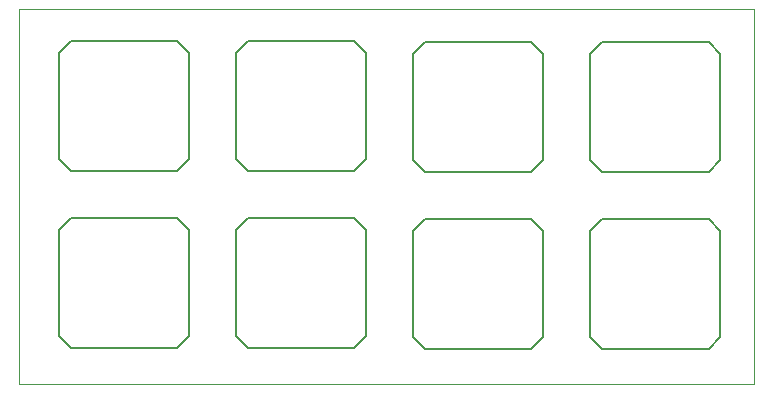
<source format=gko>
G04 Layer: BoardOutlineLayer*
G04 EasyEDA v6.5.39, 2024-01-12 11:35:09*
G04 4980f93ac73447f5a063ba286352cf90,24315905b9734375b2ccc5c6aeea7757,10*
G04 Gerber Generator version 0.2*
G04 Scale: 100 percent, Rotated: No, Reflected: No *
G04 Dimensions in inches *
G04 leading zeros omitted , absolute positions ,3 integer and 6 decimal *
%FSLAX36Y36*%
%MOIN*%

%ADD10C,0.0020*%
%ADD11C,0.0050*%
D10*
X2450000Y1250000D02*
G01*
X2450000Y0D01*
X0Y0D01*
X0Y1250000D01*
X2450000Y1250000D01*
D11*
X763617Y1143069D02*
G01*
X724247Y1103701D01*
X724238Y749402D01*
X763641Y710000D01*
X1117938Y710000D01*
X1157337Y749402D01*
X1157318Y1103701D01*
X1117948Y1143069D01*
X763617Y1143069D01*
X175000Y1145000D02*
G01*
X135625Y1105630D01*
X135617Y751327D01*
X175019Y711929D01*
X529315Y711929D01*
X568719Y751327D01*
X568695Y1105630D01*
X529326Y1145000D01*
X175000Y1145000D01*
X763617Y553069D02*
G01*
X724247Y513701D01*
X724238Y159402D01*
X763638Y120000D01*
X1117934Y120000D01*
X1157339Y159402D01*
X1157318Y513701D01*
X1117948Y553069D01*
X763617Y553069D01*
X175000Y555000D02*
G01*
X135625Y515630D01*
X135617Y161327D01*
X175014Y121929D01*
X529311Y121929D01*
X568715Y161327D01*
X568695Y515630D01*
X529326Y555000D01*
X175000Y555000D01*
X1945164Y551006D02*
G01*
X1905793Y511637D01*
X1905784Y157334D01*
X1945182Y117937D01*
X2299480Y117937D01*
X2338883Y157334D01*
X2338860Y511637D01*
X2299489Y551006D01*
X1945164Y551006D01*
X1354611Y551006D02*
G01*
X1315241Y511637D01*
X1315231Y157339D01*
X1354636Y117937D01*
X1708932Y117937D01*
X1748333Y157339D01*
X1748312Y511637D01*
X1708942Y551006D01*
X1354611Y551006D01*
X1945183Y1141525D02*
G01*
X1905814Y1102157D01*
X1905803Y747853D01*
X1945203Y708456D01*
X2299499Y708456D01*
X2338904Y747853D01*
X2338879Y1102157D01*
X2299510Y1141525D01*
X1945183Y1141525D01*
X1354632Y1141525D02*
G01*
X1315262Y1102157D01*
X1315252Y747858D01*
X1354656Y708456D01*
X1708953Y708456D01*
X1748352Y747858D01*
X1748333Y1102157D01*
X1708963Y1141525D01*
X1354632Y1141525D01*

%LPD*%
M02*

</source>
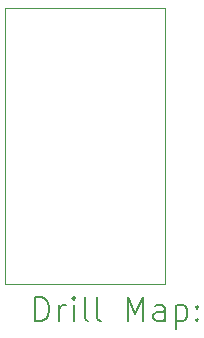
<source format=gbr>
%FSLAX45Y45*%
G04 Gerber Fmt 4.5, Leading zero omitted, Abs format (unit mm)*
G04 Created by KiCad (PCBNEW (6.0.1-0)) date 2022-03-15 16:22:52*
%MOMM*%
%LPD*%
G01*
G04 APERTURE LIST*
%TA.AperFunction,Profile*%
%ADD10C,0.100000*%
%TD*%
%ADD11C,0.200000*%
G04 APERTURE END LIST*
D10*
X10586000Y-4639000D02*
X10586000Y-6970000D01*
X11940000Y-4639000D02*
X11940000Y-6970000D01*
X10586000Y-6970000D02*
X11940000Y-6970000D01*
X10586000Y-4639000D02*
X11940000Y-4639000D01*
D11*
X10838619Y-7285476D02*
X10838619Y-7085476D01*
X10886238Y-7085476D01*
X10914810Y-7095000D01*
X10933857Y-7114048D01*
X10943381Y-7133095D01*
X10952905Y-7171190D01*
X10952905Y-7199762D01*
X10943381Y-7237857D01*
X10933857Y-7256905D01*
X10914810Y-7275952D01*
X10886238Y-7285476D01*
X10838619Y-7285476D01*
X11038619Y-7285476D02*
X11038619Y-7152143D01*
X11038619Y-7190238D02*
X11048143Y-7171190D01*
X11057667Y-7161667D01*
X11076714Y-7152143D01*
X11095762Y-7152143D01*
X11162429Y-7285476D02*
X11162429Y-7152143D01*
X11162429Y-7085476D02*
X11152905Y-7095000D01*
X11162429Y-7104524D01*
X11171952Y-7095000D01*
X11162429Y-7085476D01*
X11162429Y-7104524D01*
X11286238Y-7285476D02*
X11267190Y-7275952D01*
X11257667Y-7256905D01*
X11257667Y-7085476D01*
X11391000Y-7285476D02*
X11371952Y-7275952D01*
X11362428Y-7256905D01*
X11362428Y-7085476D01*
X11619571Y-7285476D02*
X11619571Y-7085476D01*
X11686238Y-7228333D01*
X11752905Y-7085476D01*
X11752905Y-7285476D01*
X11933857Y-7285476D02*
X11933857Y-7180714D01*
X11924333Y-7161667D01*
X11905286Y-7152143D01*
X11867190Y-7152143D01*
X11848143Y-7161667D01*
X11933857Y-7275952D02*
X11914809Y-7285476D01*
X11867190Y-7285476D01*
X11848143Y-7275952D01*
X11838619Y-7256905D01*
X11838619Y-7237857D01*
X11848143Y-7218809D01*
X11867190Y-7209286D01*
X11914809Y-7209286D01*
X11933857Y-7199762D01*
X12029095Y-7152143D02*
X12029095Y-7352143D01*
X12029095Y-7161667D02*
X12048143Y-7152143D01*
X12086238Y-7152143D01*
X12105286Y-7161667D01*
X12114809Y-7171190D01*
X12124333Y-7190238D01*
X12124333Y-7247381D01*
X12114809Y-7266428D01*
X12105286Y-7275952D01*
X12086238Y-7285476D01*
X12048143Y-7285476D01*
X12029095Y-7275952D01*
X12210048Y-7266428D02*
X12219571Y-7275952D01*
X12210048Y-7285476D01*
X12200524Y-7275952D01*
X12210048Y-7266428D01*
X12210048Y-7285476D01*
X12210048Y-7161667D02*
X12219571Y-7171190D01*
X12210048Y-7180714D01*
X12200524Y-7171190D01*
X12210048Y-7161667D01*
X12210048Y-7180714D01*
M02*

</source>
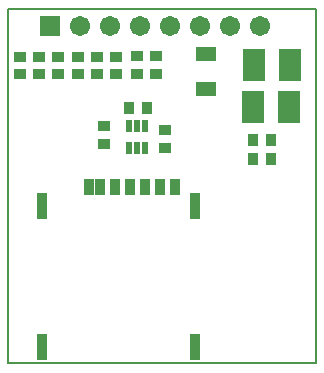
<source format=gbs>
%FSLAX25Y25*%
%MOIN*%
G70*
G01*
G75*
G04 Layer_Color=16711935*
%ADD10C,0.01500*%
%ADD11C,0.01000*%
%ADD12C,0.02000*%
%ADD13R,0.03937X0.03150*%
%ADD14R,0.03150X0.03937*%
%ADD15R,0.09843X0.11811*%
%ADD16O,0.07087X0.02362*%
%ADD17O,0.02362X0.07087*%
%ADD18R,0.03347X0.02756*%
%ADD19R,0.02756X0.03347*%
%ADD20R,0.03150X0.07000*%
%ADD21R,0.06000X0.07874*%
%ADD22R,0.01181X0.01181*%
%ADD23R,0.01378X0.00984*%
%ADD24R,0.01378X0.01181*%
%ADD25R,0.02362X0.03937*%
%ADD26C,0.01200*%
%ADD27C,0.00800*%
%ADD28R,0.06800X0.08800*%
%ADD29R,0.12700X0.10700*%
%ADD30C,0.00500*%
%ADD31R,0.05906X0.05906*%
%ADD32C,0.05906*%
%ADD33C,0.02000*%
%ADD34C,0.04000*%
%ADD35R,0.05906X0.03937*%
%ADD36R,0.01575X0.03347*%
%ADD37R,0.07000X0.10000*%
%ADD38R,0.02756X0.08268*%
%ADD39R,0.02559X0.04843*%
%ADD40C,0.02500*%
%ADD41R,0.07200X0.31400*%
%ADD42R,0.10700X0.04700*%
%ADD43R,0.12600X0.10400*%
%ADD44R,0.12100X0.10500*%
%ADD45C,0.00400*%
%ADD46C,0.00300*%
%ADD47R,0.04737X0.03950*%
%ADD48R,0.03950X0.04737*%
%ADD49R,0.10642X0.12611*%
%ADD50O,0.07887X0.03162*%
%ADD51O,0.03162X0.07887*%
%ADD52R,0.04147X0.03556*%
%ADD53R,0.03556X0.04147*%
%ADD54R,0.03950X0.07800*%
%ADD55R,0.06800X0.08674*%
%ADD56R,0.01981X0.01981*%
%ADD57R,0.02178X0.01784*%
%ADD58R,0.02178X0.01981*%
%ADD59R,0.03162X0.04737*%
%ADD60R,0.06706X0.06706*%
%ADD61C,0.06706*%
%ADD62R,0.06706X0.04737*%
%ADD63R,0.02375X0.04147*%
%ADD64R,0.07800X0.10800*%
%ADD65R,0.03556X0.09068*%
%ADD66R,0.03359X0.05643*%
D30*
X102362Y-118110D02*
Y0D01*
X0Y-118110D02*
X102362D01*
X0D02*
Y0D01*
X102362D01*
D52*
X10143Y-21800D02*
D03*
Y-15894D02*
D03*
X3700Y-15894D02*
D03*
Y-21800D02*
D03*
X16586Y-15894D02*
D03*
Y-21800D02*
D03*
X29471Y-21800D02*
D03*
Y-15894D02*
D03*
X23029Y-15894D02*
D03*
Y-21800D02*
D03*
X43000Y-21606D02*
D03*
Y-15700D02*
D03*
X49300Y-15695D02*
D03*
Y-21600D02*
D03*
X35914Y-15894D02*
D03*
Y-21800D02*
D03*
X52100Y-40295D02*
D03*
Y-46200D02*
D03*
X31800Y-39100D02*
D03*
Y-45006D02*
D03*
D53*
X81600Y-43600D02*
D03*
X87506D02*
D03*
X81600Y-50100D02*
D03*
X87506D02*
D03*
X46205Y-33100D02*
D03*
X40300D02*
D03*
D60*
X13900Y-5600D02*
D03*
D61*
X23900D02*
D03*
X33900D02*
D03*
X43900D02*
D03*
X53900D02*
D03*
X63900D02*
D03*
X73900D02*
D03*
X83900D02*
D03*
D62*
X65900Y-26711D02*
D03*
Y-14900D02*
D03*
D63*
X40241Y-46242D02*
D03*
Y-38958D02*
D03*
X42800D02*
D03*
X45359Y-46242D02*
D03*
X42800D02*
D03*
X45359Y-38958D02*
D03*
D64*
X81800Y-18600D02*
D03*
X93800D02*
D03*
X93600Y-32600D02*
D03*
X81600D02*
D03*
D65*
X11073Y-112802D02*
D03*
Y-65558D02*
D03*
X62215Y-112802D02*
D03*
Y-65558D02*
D03*
D66*
X35640Y-59200D02*
D03*
X40640D02*
D03*
X45640D02*
D03*
X50640D02*
D03*
X55640D02*
D03*
X30640D02*
D03*
X26900D02*
D03*
M02*

</source>
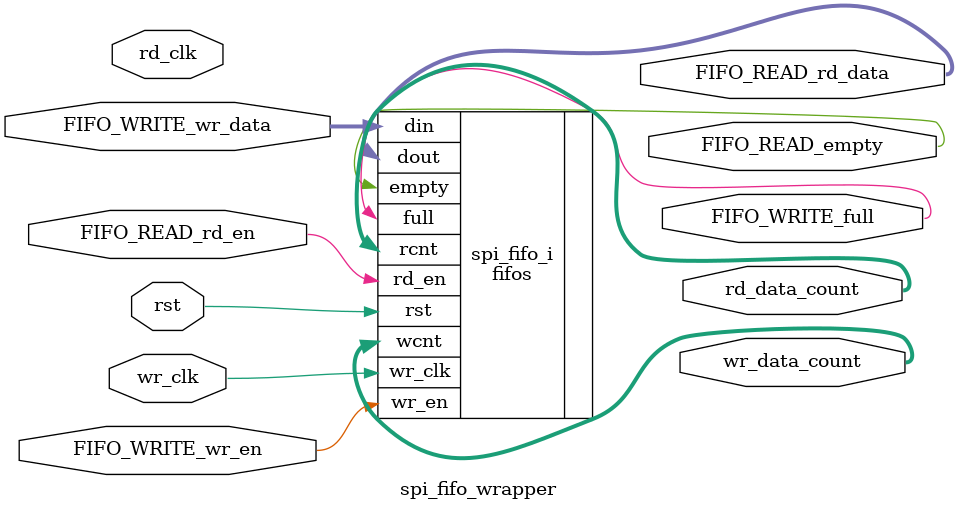
<source format=v>
`timescale 1 ps / 1 ps

module spi_fifo_wrapper
   (FIFO_READ_empty,
    FIFO_READ_rd_data,
    FIFO_READ_rd_en,
    FIFO_WRITE_full,
    FIFO_WRITE_wr_data,
    FIFO_WRITE_wr_en,
    rd_clk,
    rd_data_count,
    rst,
    wr_clk,
    wr_data_count);
  output FIFO_READ_empty;
  output [23:0]FIFO_READ_rd_data;
  input FIFO_READ_rd_en;
  output FIFO_WRITE_full;
  input [23:0]FIFO_WRITE_wr_data;
  input FIFO_WRITE_wr_en;
  input rd_clk;
  output [3:0]rd_data_count;
  input rst;
  input wr_clk;
  output [3:0]wr_data_count;

  wire FIFO_READ_empty;
  wire [23:0]FIFO_READ_rd_data;
  wire FIFO_READ_rd_en;
  wire FIFO_WRITE_full;
  wire [23:0]FIFO_WRITE_wr_data;
  wire FIFO_WRITE_wr_en;
  wire rd_clk;
  wire [3:0]rd_data_count;
  wire rst;
  wire wr_clk;
  wire [3:0]wr_data_count;
fifos #(.DW(24),.DP(16),.CW(4))
    spi_fifo_i
       (.empty  (FIFO_READ_empty),
        .dout   (FIFO_READ_rd_data),
        .rd_en  (FIFO_READ_rd_en),
        .full   (FIFO_WRITE_full),
        .din    (FIFO_WRITE_wr_data),
        .wr_en  (FIFO_WRITE_wr_en),
//        .rd_clk (rd_clk),
        .rcnt   (rd_data_count),
        .rst    (rst),
        .wr_clk (wr_clk),
        .wcnt   (wr_data_count));

//  spi_fifo spi_fifo_i
//       (.FIFO_READ_empty(FIFO_READ_empty),
//        .FIFO_READ_rd_data(FIFO_READ_rd_data),
//        .FIFO_READ_rd_en(FIFO_READ_rd_en),
//        .FIFO_WRITE_full(FIFO_WRITE_full),
//        .FIFO_WRITE_wr_data(FIFO_WRITE_wr_data),
//        .FIFO_WRITE_wr_en(FIFO_WRITE_wr_en),
//        .rd_clk(rd_clk),
//        .rd_data_count(rd_data_count),
//        .rst(rst),
//        .wr_clk(wr_clk),
//        .wr_data_count(wr_data_count));
endmodule

</source>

YOUR OBJECTIVE
If a line in the records above contains the string "input", copy that line out.

RESULT OF THE TASK
  input FIFO_READ_rd_en;
  input [23:0]FIFO_WRITE_wr_data;
  input FIFO_WRITE_wr_en;
  input rd_clk;
  input rst;
  input wr_clk;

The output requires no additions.